Com a inflação acima da projeção, o Copom apresentou em março a primeira alta em quase seis anos. O comitê aumentou a taxa em 0,75 ponto percentual e voltou a fazê-lo em cada uma de suas próximas duas reuniões, o que levou a taxa a 4,25%. O colegiado até mesmo discutiu aumento maior em sua reunião de junho.
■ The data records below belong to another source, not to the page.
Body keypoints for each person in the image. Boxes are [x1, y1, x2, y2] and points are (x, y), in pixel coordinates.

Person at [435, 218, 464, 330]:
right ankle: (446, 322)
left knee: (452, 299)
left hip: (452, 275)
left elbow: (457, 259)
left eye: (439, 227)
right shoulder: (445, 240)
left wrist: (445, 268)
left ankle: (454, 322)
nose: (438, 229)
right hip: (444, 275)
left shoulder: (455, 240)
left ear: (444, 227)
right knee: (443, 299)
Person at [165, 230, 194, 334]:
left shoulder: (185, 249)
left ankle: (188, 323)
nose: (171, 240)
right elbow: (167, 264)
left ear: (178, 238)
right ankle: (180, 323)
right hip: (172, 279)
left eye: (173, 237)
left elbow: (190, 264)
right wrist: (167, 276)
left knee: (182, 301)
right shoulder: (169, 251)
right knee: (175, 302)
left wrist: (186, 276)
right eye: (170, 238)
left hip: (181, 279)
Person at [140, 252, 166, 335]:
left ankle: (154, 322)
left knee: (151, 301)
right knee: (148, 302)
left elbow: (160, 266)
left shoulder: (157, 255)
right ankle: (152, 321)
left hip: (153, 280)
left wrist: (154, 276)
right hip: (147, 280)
“À medida que a economia mundial se recupera rapidamente, as pressões inflacionárias têm se manifestado primeiro nos mercados emergentes”, disse a agência de classificação de risco de crédito S&P nesta semana, destacando o aperto acelerado na política monetária brasileira. “Outros países da América Latina provavelmente farão o mesmo até o final do ano.”

O ministro da Economia, Paulo Guedes, disse na semana passada que o real tem espaço para se fortalecer frente ao dólar, que, segundo Guedes, deve cair “bem mais”. O Copom pode obter alguma margem de movimentação nas taxas de juros caso uma moeda mais forte consiga esfriar as pressões inflacionárias, dizem analistas.

Gerenciando Expectativas

No Chile, uma forte recuperação da demanda, termos de troca mais firmes, aumento da inflação e uma taxa de juros nominal “muito baixa” apoiam o “início de um processo gradual de normalização da política monetária”, disse o chefe de pesquisa econômica do Goldman Sachs para a América Latina, Alberto Ramos.

O México aumentou sua taxa básica de juros em 25 pontos-base, para 4,25%, na semana passada, aumentando expectativas de novas elevações. O mercado, por enquanto, precifica novas altas de 110 pontos-base até o final do ano.

A inflação anual no México foi de 6% em meados de junho, o dobro da meta de 3% do banco central.

Na Colômbia –onde as pressões inflacionárias permaneceram benignas em meio a um aumento esmagador do desemprego em decorrência da crise da Covid-19, mesmo com o peso enfraquecendo mais de 9% neste ano–, o banco central parece adotar um tom mais suave em relação a altas de juros.

Gerenciar as expectativas será fator importante para manter a credibilidade dos bancos centrais da América Latina, seja por meio de declarações mais “hawkish”, seja por aumentos materializados nos juros.

“Grande parte da saúde macroeconômica dos países da região dependerá da credibilidade que seus bancos centrais possam passar ao mercado”, disse o economista Jonathan Fortun, do Instituto de Finanças Internacionais (IIF, na sigla em inglês), à Reuters.

“Não fazer isso já deixou consequências muito dolorosas na região em diferentes momentos no passado.”